- Born: 14 February 1924 Shanghai, China
- Died: 4 June 2022 (aged 98)
- Education: B.S. Mechanical Engineering from the Chiao Tung University
- Occupations: Businessman and politician
- Title: Director and Managing Director of Ryoden (Holdings)
- Spouse: Rose Young Sai-cheung
- Children: 2

= Hu Fa-kuang =

Hong Kong politician (1924–2022)

Hu Fa-kuang (胡法光, 14 February 1924 – 4 June 2022) was a Hong Kong businessman and politician. He was the unofficial member of the Legislative Council of Hong Kong and was chairman of the Liberal Democratic Federation of Hong Kong, a conservative pro-business party in the early 1990s.

==Biography==
Hu was born in Shanghai, China on 14 February 1924. He obtained a Bachelor of Science degree in Mechanical Engineering from the Chiao Tung University and later moved to Hong Kong in 1952. He became the director and managing director of Ryoden (Holdings) Ltd and other companies.
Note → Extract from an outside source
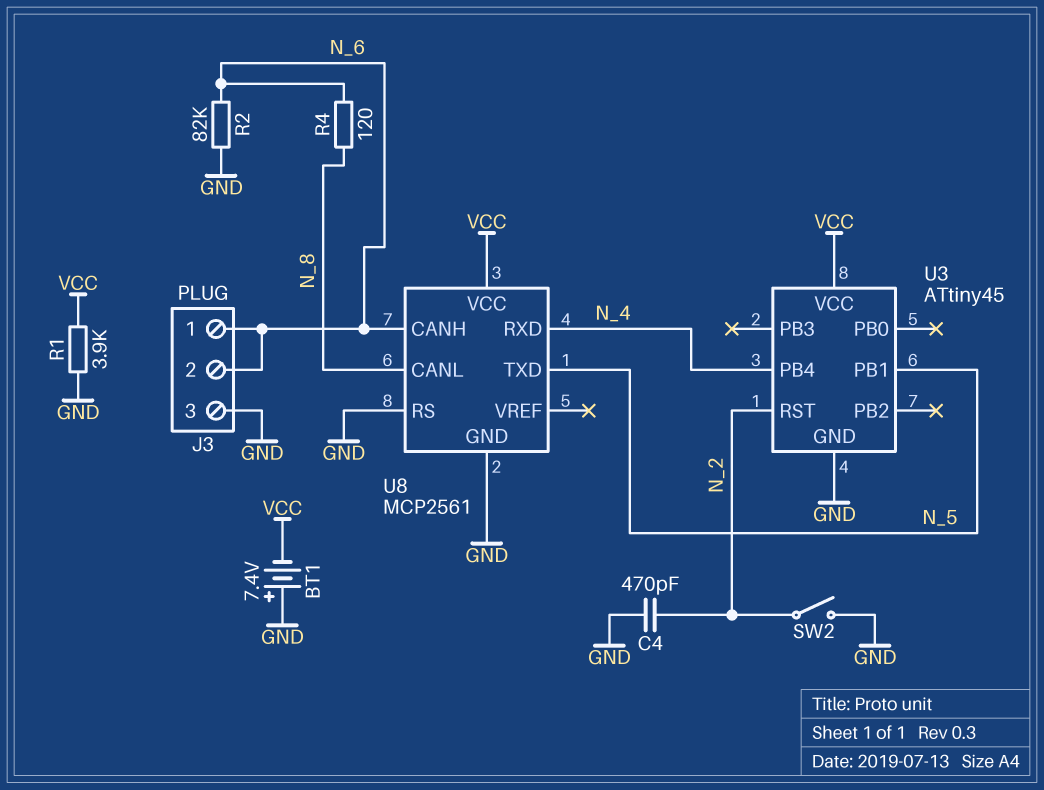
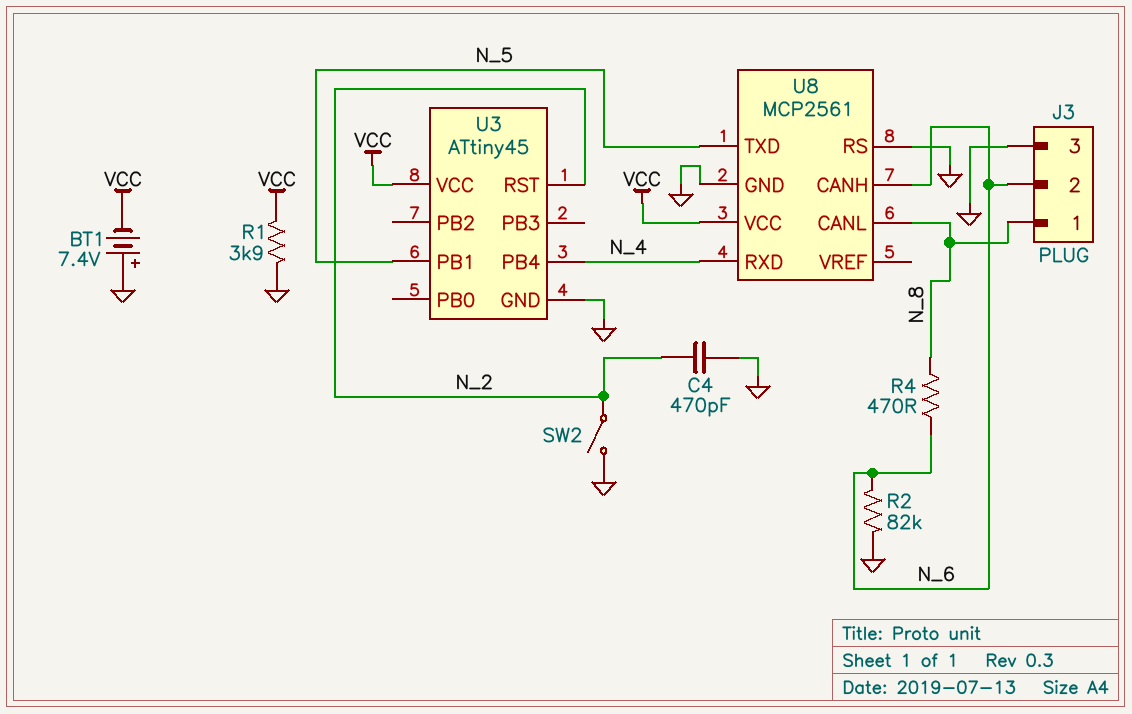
J3 pin 1: N_6 -> N_8
R4: 120 (N_6, N_8) -> 470 (N_6, N_8)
He was appointed to various public positions, including chairman of the Transport Tribunal, the Financial Committee of the Hong Kong Housing Authority and the Council for Recreation and Sport and a promoter of sport activities. He was also member of the Transport Advisory Committee. He was also member of the Urban Council and the Wan Chai District Board.
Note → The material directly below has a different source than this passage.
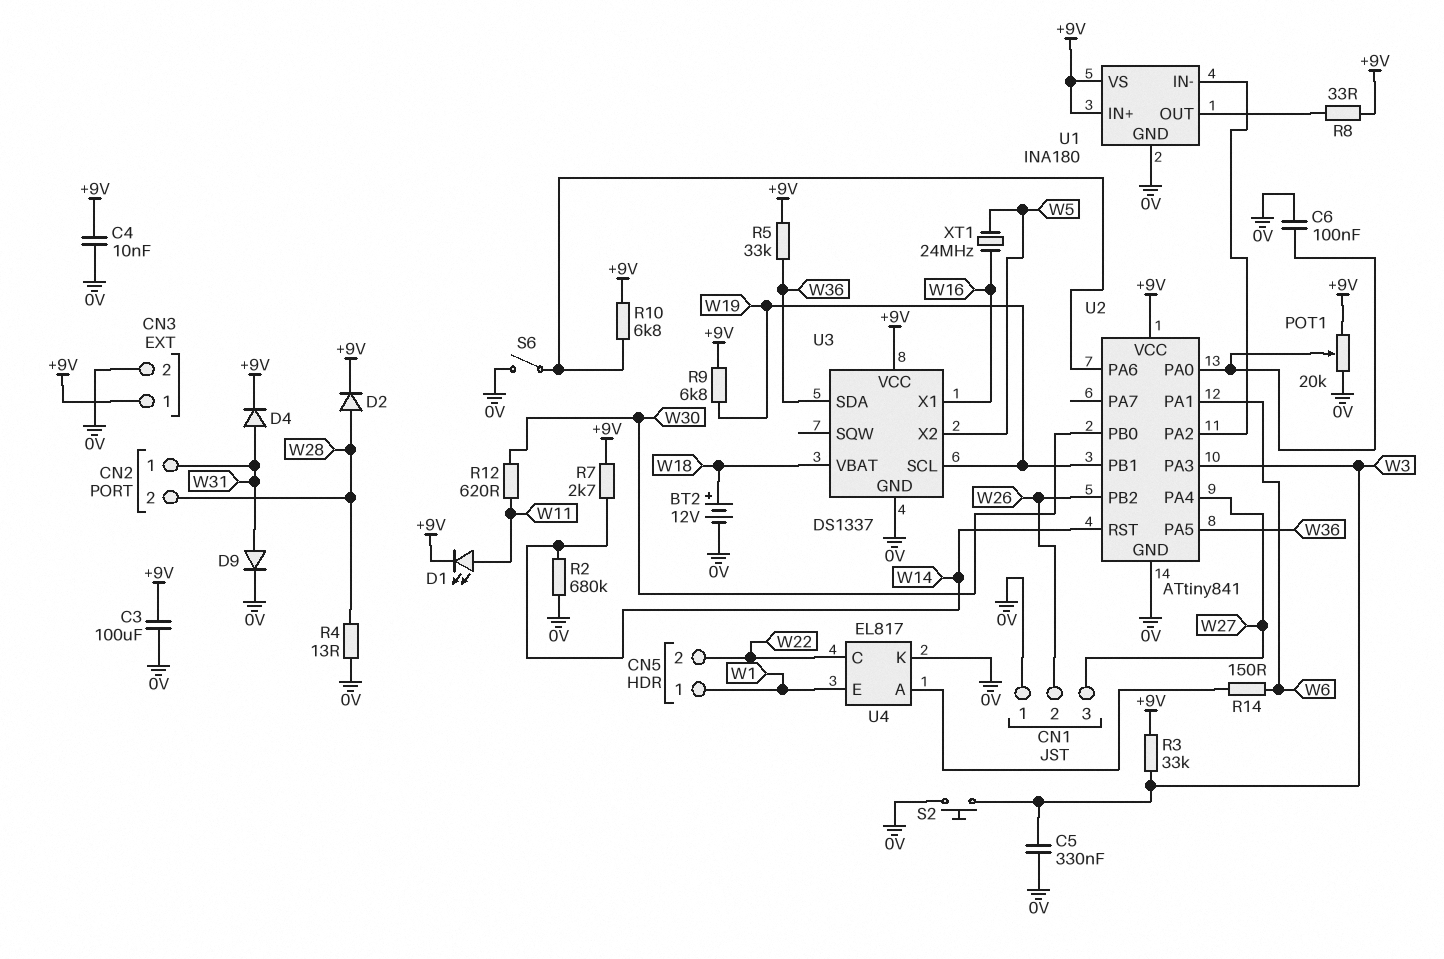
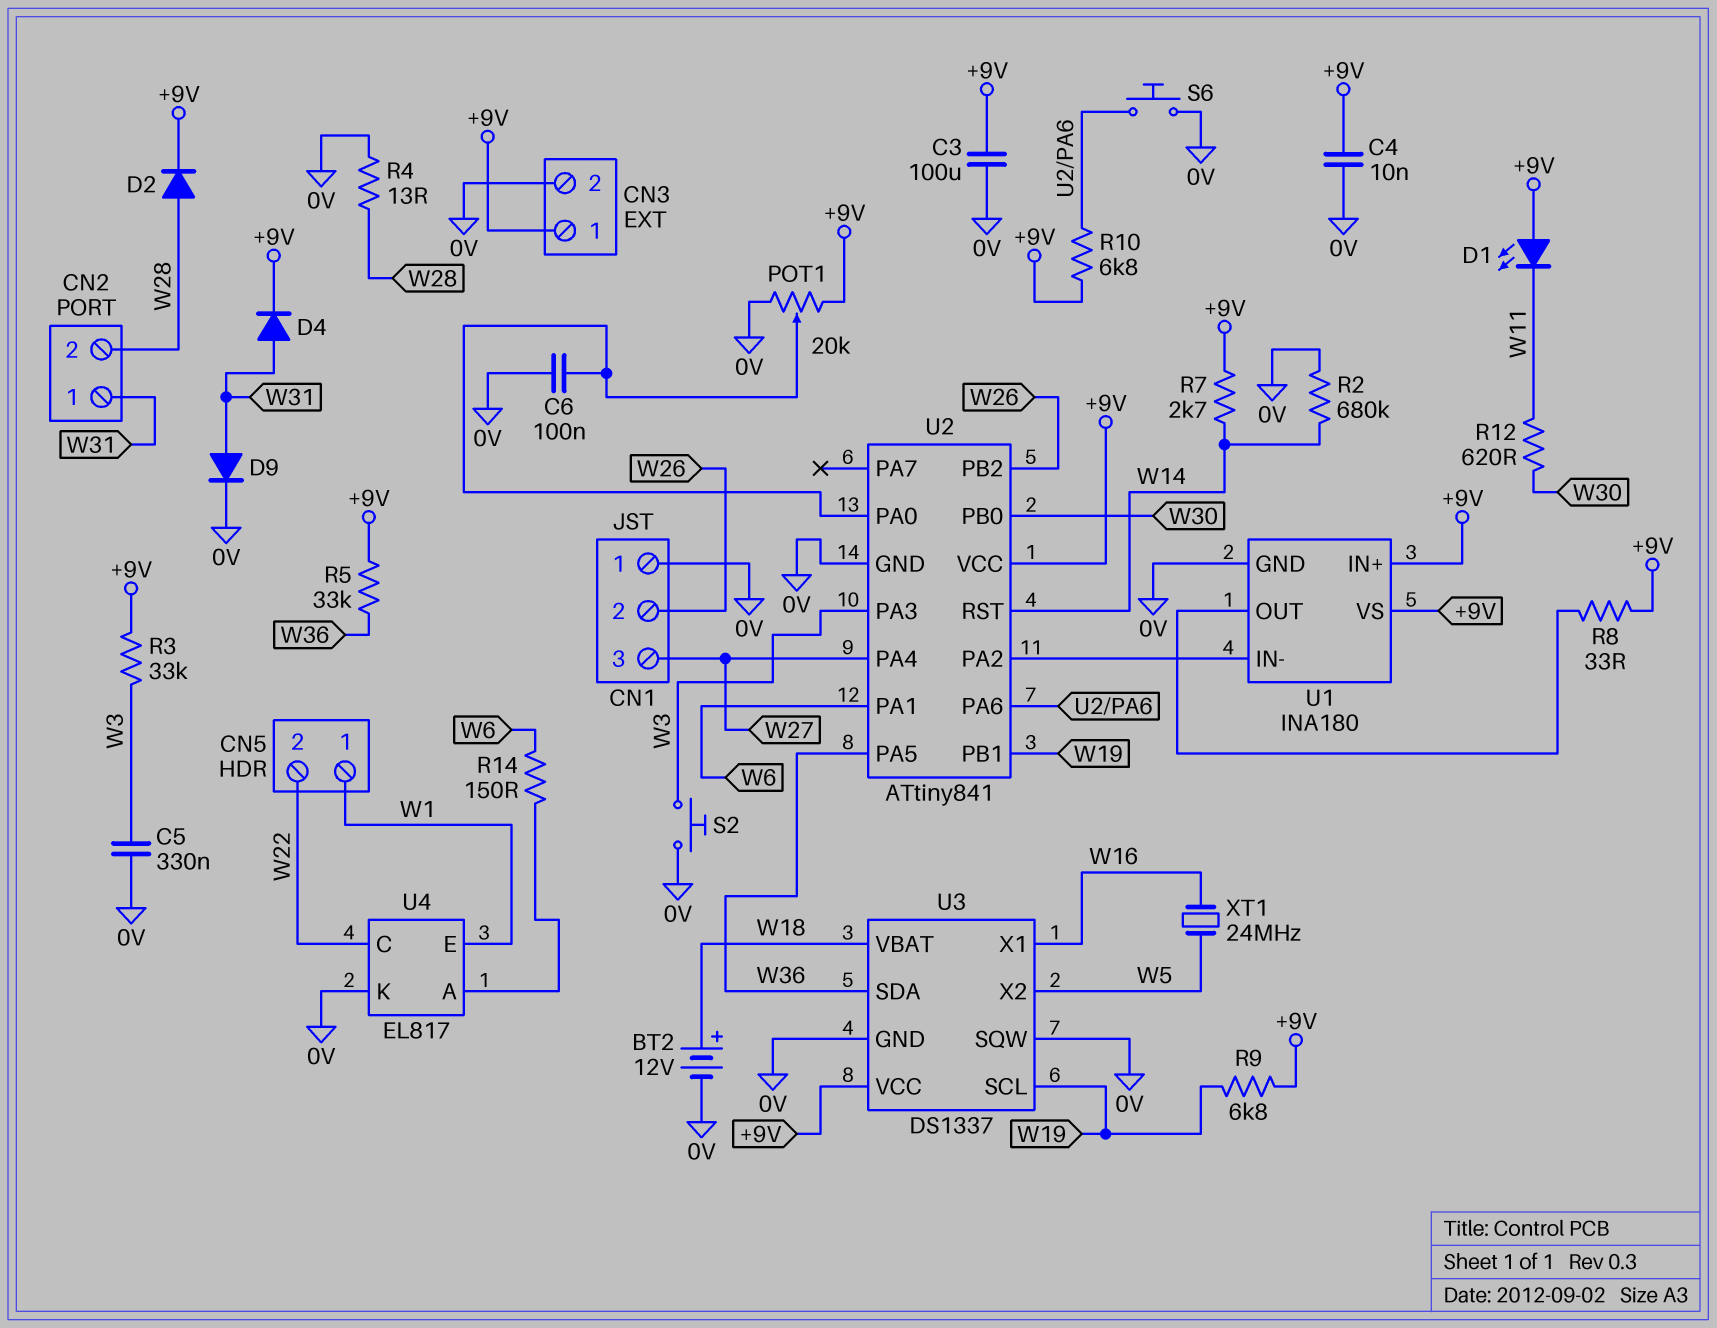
D1: LED (A W11, K +9V) -> LED (A +9V, K W11)
S6: switch (0V, U2/PA6) -> button (0V, U2/PA6)
U3 pin SQW: none -> 0V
Hu was first appointed unofficial member of the Legislative Council of Hong Kong in 1979. He went on to serve in the council until 1991. In 1990, Hu became the founding chairman of the Liberal Democratic Federation of Hong Kong (LDF) which consisted of businesspeople to contest against the liberal United Democrats of Hong Kong in the 1991 first direction election. The Federation won three seats in the end and was defeated by pro-democracy camp. The LDF quickly went into decline as the pro-business Liberal Party and pro-Beijing Democratic Alliance for the Betterment of Hong Kong (DAB) were formed in the early 1990s. In 1997, LDF was merged into another pro-business party Hong Kong Progressive Alliance.

During the 1990s, Hu took part in negotiation and preparatory works for the establishment of the Hong Kong Special Administrative Region. He was a member of the Preparatory Committee for the HKSAR and a delegate to the Chinese People's Political Consultative Conference.

Hu married Rose Young Sai-cheung and had two sons. One of his sons, Herman Hu, was also a businessman and politician. Hu Fa-kuang died on 4 June 2022, at the age of 98.